There were facts about Obama that contradicted, or at least raised questions about, this narrative. Foremost among these were Obama’s connections with dubious Chicago figures: real estate developer turned felon Tony Rezko, terrorist turned education scholar Bill Ayers, and anti-American crackpot preacher Jeremiah Wright. The mainstream media doubtless would have pursued these connections relentlessly had Obama been a conservative Republican. (In fairness, the Wright matter did receive a thorough airing during the primary season, though this meant that it could be dismissed as “old news” by the fall.)

Conservative websites did raise these and other questions. But so many of them engaged in irresponsible rumor-mongering and conspiracy-theorizing that it called into question the entire enterprise. In October, for instance, as the McCain campaign was trying to make an issue of Obama’s friendship with Ayers, American Thinker.com published an article by one Jack Cashill speculating that Ayers might have ghostwritten Obama’s acclaimed biography, Dreams from My Father:

For simplicity sake, I will refer to the author of Dreams as “Obama.” Without question, he contributed much of the book’s raw material, especially the long-winded accounting of events and conversations, polished just well enough to pass muster. The book’s fierce, succinct and tightly coiled social analysis more closely matches the style of Fugitive Days, a much tighter book.

 

Fugitive Days was Ayers’s widely panned 2001 memoir. Other bloggers claimed Obama was a secret Muslim. They spun elaborate theories about young Barack’s school days in Indonesia, his stepfather’s native land, where he lived with his mother for a few years beginning in the late 1960s.
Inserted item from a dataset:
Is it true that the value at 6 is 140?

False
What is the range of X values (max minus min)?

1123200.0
THEN THERE WAS THE citizenship canard. Obama was born in Hawaii just under two years after statehood, so he fulfills the constitutional requirement that a president be a natural-born citizen. (Ironically, McCain, born in the Panama Canal Zone while his father was stationed there in the Navy, is natural-born only by virtue of a statute extending the definition to include his circumstances.)
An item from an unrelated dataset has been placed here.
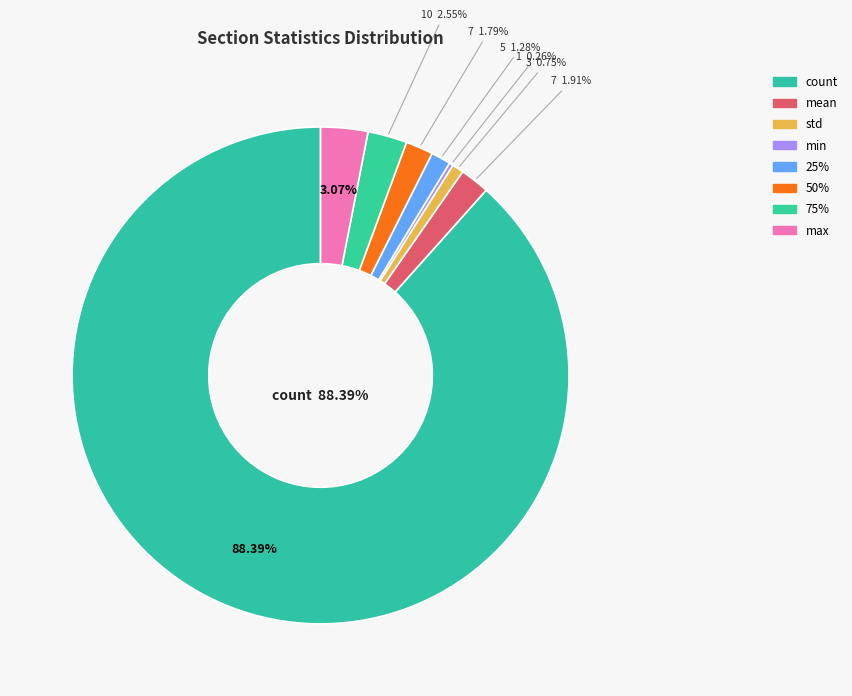

What is the largest slice in the pie chart?

count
Detractors claimed that Obama’s Hawaiian birth certificate was phony and that he was actually born in Kenya. Some anti-Obama bloggers pinned their hopes on a lawsuit filed by Philip Berg, a Pennsylvania lawyer who had earlier brought legal actions alleging that President Bush and Vice President Cheney were to blame for the 9/11 attacks. A federal district court summarily dismissed Berg v. Obama for lack of standing.
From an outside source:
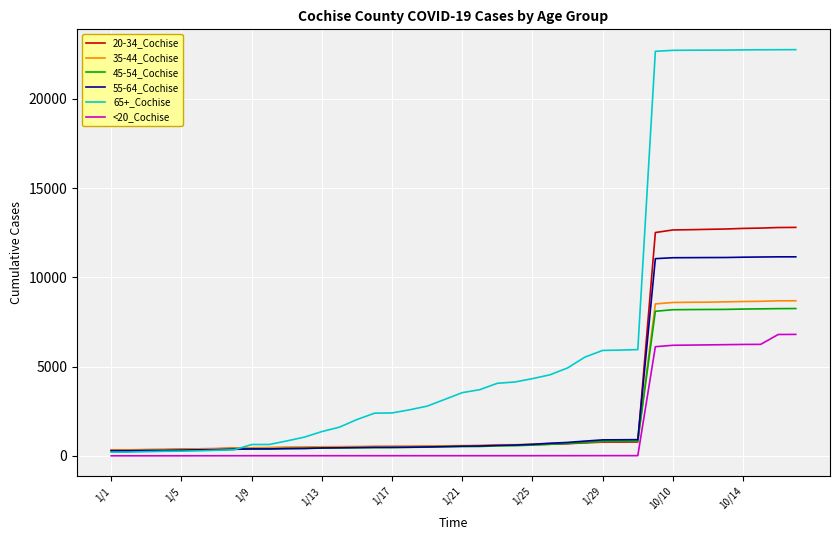

Does the chart display data point markers on the line(s)?

No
On the Friday after Election Day, blogress Joan Swirsky excitedly claimed that the Supreme Court was about to act:

Justice David Souter’s Clerk informed Philip J. Berg…that his petition for an injunction to stay the November 4th election was denied, but the Clerk also required the defendants to respond to the Writ of Certiorari (which requires the concurrence of four Justices) by December 1. At that time, Mr. Obama must present to the Court an authentic birth certificate, after which Mr. Berg will respond.

If Obama fails to do that, it is sure to inspire the skepticism of the Justices, who are unaccustomed to being defied.  

This was almost entirely humbug. It was true–and wholly unsurprising–that Souter had denied Berg’s request to postpone the election. It was also true that December 1 was the deadline for responses to Berg’s petition for certiorari (i.e., his request for the high court to hear an appeal). But Obama was not required to respond, and he did not. The dismissal of Berg’s case was based on well-settled law, so there was no reason to expect the high court to agree to review it. Even if it had, the only question before the justices would have been whether the dismissal was in error. Under no circumstances would the Supreme Court have demanded evidence of fact, such as an “authentic” birth certificate.

Bob Bartley, the legendary editor of the Wall Street Journal, observed late in his life that the trouble with the web is its lack of editors. This shortcoming was glaringly on display during last year’s election. It is the reason the conservative blogosphere in 2008 turned out to be not all it was cracked up to be in 2004.